AI Infrastructure Deep Research 2026
Key Takeaways
- Full AI infrastructure stack mapped: silicon → cloud → model serving → agent layer → application
- Inference optimization now the primary competitive battleground, not training
- vLLM + PagedAttention enabling 10x inference throughput improvement vs. naive serving
- Speculative decoding reducing latency for agent response-time-sensitive workloads
- Open-source infrastructure closing the gap on proprietary serving (Fireworks AI, Groq)
Summary
This deep research report provides a comprehensive mapping of the AI infrastructure stack as it exists in early 2026, with particular focus on the inference and agent layers where competition is most intense.
The silicon layer: NVIDIA maintains dominance in training (H100/H200) but faces stronger competition in inference from custom silicon (Google TPUv5, AWS Trainium2, Groq LPU). The economics differ: inference chips optimize for low latency and energy efficiency rather than peak FLOPS, opening space for non-NVIDIA architectures.

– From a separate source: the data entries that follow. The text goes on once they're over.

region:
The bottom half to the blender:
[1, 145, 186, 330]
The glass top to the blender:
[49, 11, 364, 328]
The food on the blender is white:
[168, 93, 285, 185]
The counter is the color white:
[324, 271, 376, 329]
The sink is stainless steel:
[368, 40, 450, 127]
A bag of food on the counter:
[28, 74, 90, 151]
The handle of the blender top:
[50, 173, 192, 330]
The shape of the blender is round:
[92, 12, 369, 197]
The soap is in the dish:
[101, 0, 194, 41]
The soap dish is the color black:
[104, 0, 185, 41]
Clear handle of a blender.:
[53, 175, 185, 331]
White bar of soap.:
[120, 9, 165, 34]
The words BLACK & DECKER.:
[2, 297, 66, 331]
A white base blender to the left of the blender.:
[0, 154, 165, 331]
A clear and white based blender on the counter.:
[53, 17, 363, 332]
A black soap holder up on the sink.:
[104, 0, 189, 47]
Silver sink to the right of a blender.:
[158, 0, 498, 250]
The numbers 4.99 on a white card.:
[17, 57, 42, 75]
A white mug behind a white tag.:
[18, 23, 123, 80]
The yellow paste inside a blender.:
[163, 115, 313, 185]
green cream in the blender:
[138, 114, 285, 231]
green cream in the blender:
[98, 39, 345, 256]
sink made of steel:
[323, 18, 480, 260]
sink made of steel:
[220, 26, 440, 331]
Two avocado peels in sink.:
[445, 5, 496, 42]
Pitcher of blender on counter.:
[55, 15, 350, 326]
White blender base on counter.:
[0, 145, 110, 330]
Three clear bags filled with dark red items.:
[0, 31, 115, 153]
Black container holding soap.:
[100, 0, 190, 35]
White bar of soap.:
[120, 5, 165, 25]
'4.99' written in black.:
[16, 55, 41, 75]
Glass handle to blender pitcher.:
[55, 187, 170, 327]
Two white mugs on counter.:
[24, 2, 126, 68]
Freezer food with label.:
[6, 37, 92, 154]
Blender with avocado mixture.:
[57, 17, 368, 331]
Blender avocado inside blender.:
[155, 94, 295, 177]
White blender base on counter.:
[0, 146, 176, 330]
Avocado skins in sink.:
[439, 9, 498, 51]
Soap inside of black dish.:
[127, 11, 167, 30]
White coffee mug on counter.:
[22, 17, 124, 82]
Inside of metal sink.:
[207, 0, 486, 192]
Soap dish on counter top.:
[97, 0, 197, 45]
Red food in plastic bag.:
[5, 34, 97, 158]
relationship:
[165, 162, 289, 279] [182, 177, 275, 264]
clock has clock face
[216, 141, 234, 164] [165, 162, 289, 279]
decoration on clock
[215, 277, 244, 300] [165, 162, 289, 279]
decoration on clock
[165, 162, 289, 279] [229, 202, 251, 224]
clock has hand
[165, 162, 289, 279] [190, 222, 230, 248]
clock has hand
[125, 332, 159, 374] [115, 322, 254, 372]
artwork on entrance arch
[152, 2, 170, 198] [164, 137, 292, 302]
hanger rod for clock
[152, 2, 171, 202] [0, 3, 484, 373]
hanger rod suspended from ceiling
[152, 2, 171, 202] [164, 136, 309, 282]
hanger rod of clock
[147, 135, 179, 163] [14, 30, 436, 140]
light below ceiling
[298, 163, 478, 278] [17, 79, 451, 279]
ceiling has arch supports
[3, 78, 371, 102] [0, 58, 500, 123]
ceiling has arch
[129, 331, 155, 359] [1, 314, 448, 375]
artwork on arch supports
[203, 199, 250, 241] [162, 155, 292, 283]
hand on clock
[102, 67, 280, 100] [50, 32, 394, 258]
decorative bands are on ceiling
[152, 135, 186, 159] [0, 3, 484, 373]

The serving layer: vLLM with PagedAttention has become the de facto standard for open-source model serving, achieving 10-24x throughput improvements over naive serving via memory paging and continuous batching. This dramatically reduces inference cost for high-throughput agent deployments.
The agent infrastructure layer: a distinct layer is crystallizing above model serving, comprising orchestration (LangChain, LlamaIndex), agent memory (Letta/MemGPT, Weaviate), agent execution (E2B, Firecracker), and skill/tool distribution (MCP, AgentSkills.io). This layer is where most investment and startup activity is concentrated in 2026.
Key trend: the gap between open-source and proprietary infrastructure is closing rapidly. Fireworks AI and Groq offer proprietary inference with latency competitive with OpenAI/Anthropic at lower cost, enabled by custom silicon and aggressive serving optimization.